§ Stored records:
"""

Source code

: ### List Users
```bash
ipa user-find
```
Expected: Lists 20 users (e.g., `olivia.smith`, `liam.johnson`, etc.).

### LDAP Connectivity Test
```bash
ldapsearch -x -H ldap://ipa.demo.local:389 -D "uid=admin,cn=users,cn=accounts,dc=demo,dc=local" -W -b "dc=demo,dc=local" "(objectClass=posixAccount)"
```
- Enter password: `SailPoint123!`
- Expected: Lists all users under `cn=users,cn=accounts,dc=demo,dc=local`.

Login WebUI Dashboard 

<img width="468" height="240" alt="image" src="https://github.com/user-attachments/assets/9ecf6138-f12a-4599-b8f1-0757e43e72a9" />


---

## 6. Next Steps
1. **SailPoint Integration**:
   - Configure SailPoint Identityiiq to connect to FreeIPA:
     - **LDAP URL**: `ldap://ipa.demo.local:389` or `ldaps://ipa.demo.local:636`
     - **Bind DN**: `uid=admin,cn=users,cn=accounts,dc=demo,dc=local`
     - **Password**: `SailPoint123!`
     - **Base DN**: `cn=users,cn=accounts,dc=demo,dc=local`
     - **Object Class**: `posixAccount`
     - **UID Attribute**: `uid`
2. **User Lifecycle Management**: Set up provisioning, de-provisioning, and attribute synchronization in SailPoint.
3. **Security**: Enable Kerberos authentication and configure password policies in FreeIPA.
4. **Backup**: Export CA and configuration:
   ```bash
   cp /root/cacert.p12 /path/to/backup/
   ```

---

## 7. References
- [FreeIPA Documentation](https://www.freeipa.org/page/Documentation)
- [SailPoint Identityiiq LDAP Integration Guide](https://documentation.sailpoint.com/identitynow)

"""

§ WHAT IS BEING ASKED:
What you hand back must match the records above exactly.

§ TASK RESULT:
Source code

: ### List Users
```bash
ipa user-find
```
Expected: Lists 20 users (e.g., `olivia.smith`, `liam.johnson`, etc.).

### LDAP Connectivity Test
```bash
ldapsearch -x -H ldap://ipa.demo.local:389 -D "uid=admin,cn=users,cn=accounts,dc=demo,dc=local" -W -b "dc=demo,dc=local" "(objectClass=posixAccount)"
```
- Enter password: `SailPoint123!`
- Expected: Lists all users under `cn=users,cn=accounts,dc=demo,dc=local`.

Login WebUI Dashboard 

<img width="468" height="240" alt="image" src="https://github.com/user-attachments/assets/9ecf6138-f12a-4599-b8f1-0757e43e72a9" />


---

## 6. Next Steps
1. **SailPoint Integration**:
   - Configure SailPoint Identityiiq to connect to FreeIPA:
     - **LDAP URL**: `ldap://ipa.demo.local:389` or `ldaps://ipa.demo.local:636`
     - **Bind DN**: `uid=admin,cn=users,cn=accounts,dc=demo,dc=local`
     - **Password**: `SailPoint123!`
     - **Base DN**: `cn=users,cn=accounts,dc=demo,dc=local`
     - **Object Class**: `posixAccount`
     - **UID Attribute**: `uid`
2. **User Lifecycle Management**: Set up provisioning, de-provisioning, and attribute synchronization in SailPoint.
3. **Security**: Enable Kerberos authentication and configure password policies in FreeIPA.
4. **Backup**: Export CA and configuration:
   ```bash
   cp /root/cacert.p12 /path/to/backup/
   ```

---

## 7. References
- [FreeIPA Documentation](https://www.freeipa.org/page/Documentation)
- [SailPoint Identityiiq LDAP Integration Guide](https://documentation.sailpoint.com/identitynow)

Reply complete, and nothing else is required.